**完成下列任务**
(a) 在关于MATLAB三维数组局部极值的帖子里,作者说明边界是什么类型的?
(b) 从关于MATLAB三维数组局部极值的帖子的结尾处接着往下写。

**页面摘录**
○ ○ ○ ○ ○

矢量化函数在三维数组中找到极值(MATLAB)

时间:2016-02-16 18:02:39

标签: matlab max vectorization minimum

我在Matlab中有一个3D矩阵A。我想使用3x3x3移动窗口在此矩阵中找到局部极值(最小值和最大值)。也就是说,我希望所有索引i,j,k都满足

tmp = A(i-1:i+1,j-1:j+1,k-1:k+1)
A(i,j,k) == min(tmp(:)) || A(i,j,k) == max(tmp(:))

我有一个使用嵌套for循环的脚本(见下文),使用上面的标准找到极值。我只是想知道是否有办法对操作进行矢量化。

我还应该提到边界是周期性的;例如,在{i,j,k} = {1,1,1}点,评估应为

tmp = A([end,1,2],[end,1,2],[end,1,2])
A(1,1,1) == min(tmp(:)) || A(1,1,1) == max(tmp(:))

○ ○ ○ ○ ○

**原始数据**
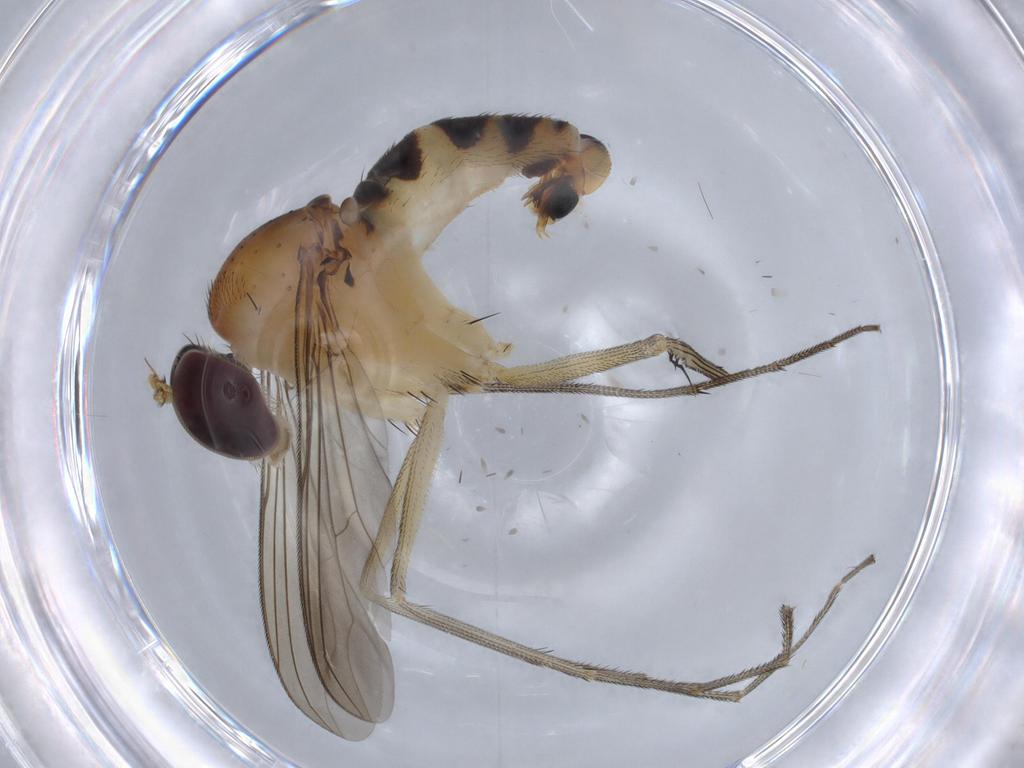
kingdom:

○ ○ ○ ○ ○

**练习答案**
(a) 边界是周期性的。

(b)
上述脚本如下:

s = size(A);

% Make outer boundaries equal
A1 = [A(end,:,:); A; A(1,:,:)];
A1 = [A1(:,end,:), A1, A1(:,1,:)];
A2 = NaN(s + [2 2 2]);
A2(:,:,1) = A1(:,:,end);
A2(:,:,2:end-1) = A1;
A2(:,:,end) = A1(:,:,1);

% Create arrays to record extrema
minvals = false(s); maxvals = minvals;

for i = 2:s(1)+1
    for j = 2:s(2)+1
        for k = 2:s(3)+1
            tmp = A2(i-1:i+1,j-1:j+1,k-1:k+1);
            a = A2(i,j,k);
            if a == min(tmp(:))
                minvals(i-1,j-1,k-1) = true;
            end
            if a == max(tmp(:))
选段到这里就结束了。